Une minorité anglophone marginalisée
Dans une enquête publiée le 24 septembre, le média britannique, la BBC, arrivait à la conclusion que cette tuerie avait eu lieu en mars ou avril 2015 dans un petit village appelé Krawa Mafa. “J’ai peur que ce massacre filmé ne soit pas un cas isolé”, a déclaré, après la diffusion de la vidéo, Zeid Ra’ad Al Hussein, qui terminait son mandat de haut-commissaire des Nations unies aux droits de l’homme.
Depuis 2016, le Cameroun est aux prises dans l’ouest du pays avec une insurrection de sa minorité anglophone [20 % de la population, qui s’estiment marginalisés]. Contrairement à la lutte contre Boko Haram (qui a atteint son paroxysme en 2015), le conflit anglophone aura de lourdes incidences sur la politique et la sécurité du pays pour les mois, voire les années à venir.

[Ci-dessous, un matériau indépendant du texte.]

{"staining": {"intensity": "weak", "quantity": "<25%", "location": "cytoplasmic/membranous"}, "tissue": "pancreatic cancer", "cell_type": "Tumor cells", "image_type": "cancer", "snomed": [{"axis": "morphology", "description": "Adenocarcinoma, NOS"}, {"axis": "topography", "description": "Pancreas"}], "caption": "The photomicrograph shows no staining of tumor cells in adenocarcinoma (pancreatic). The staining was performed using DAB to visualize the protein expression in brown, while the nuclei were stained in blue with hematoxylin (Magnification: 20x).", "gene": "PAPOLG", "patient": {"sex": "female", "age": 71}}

Ces deux crises ont fragilisé ce que le président en exercice, Paul Biya, a longtemps présenté comme sa plus grande force : sa capacité à maintenir la paix et l’ordre dans son pays, dans une région de l’Afrique instable.
L’héritage colonial
Les périodes agitées sont rares dans l’histoire récente du pays, à l’exception d’une tentative de coup d’État en 1984, des grèves générales qui ont paralysé le pays en 1991 et des manifestations contre la vie chère en 2008, qui s’étaient soldées par la mort d’une centaine de personnes.
La crise anglophone, qui a débuté en octobre 2016, a irradié dans tout le pays. À cela deux raisons. Tout d’abord, contrairement à Boko Haram, les groupes de combattants anglophones sont originaires du Cameroun même. Ensuite, les doléances des séparatistes sur l’absence de développement et de débouchés dans leurs régions rencontrent un écho dans l’opinion camerounaise.
La crise anglophone trouve son origine dans l’histoire complexe du Cameroun. Après avoir été colonisé par l’Empire allemand, le Cameroun a été divisé entre les protectorats français et britannique au lendemain de la Première Guerre mondiale. Les protectorats ont adopté dans l’administration et l’enseignement les langues respectives des colons qui les occupaient, même si l’on parle encore aujourd’hui plus de deux cents langues dans le pays.
En 1961, la moitié du Cameroun anglophone a voté pour la jonction avec le Nigeria voisin, l’autre moitié a choisi de former une fédération avec le Cameroun francophone.
Depuis lors, la population anglophone du pays qui vit dans deux régions [appelées Nord-Ouest et Sud-Ouest], se sent marginalisée par l’État. Elle se plaint de l’absence d’investissements dans la région, ainsi que de politiques qui ont fait mentir les promesses de fédéralisme.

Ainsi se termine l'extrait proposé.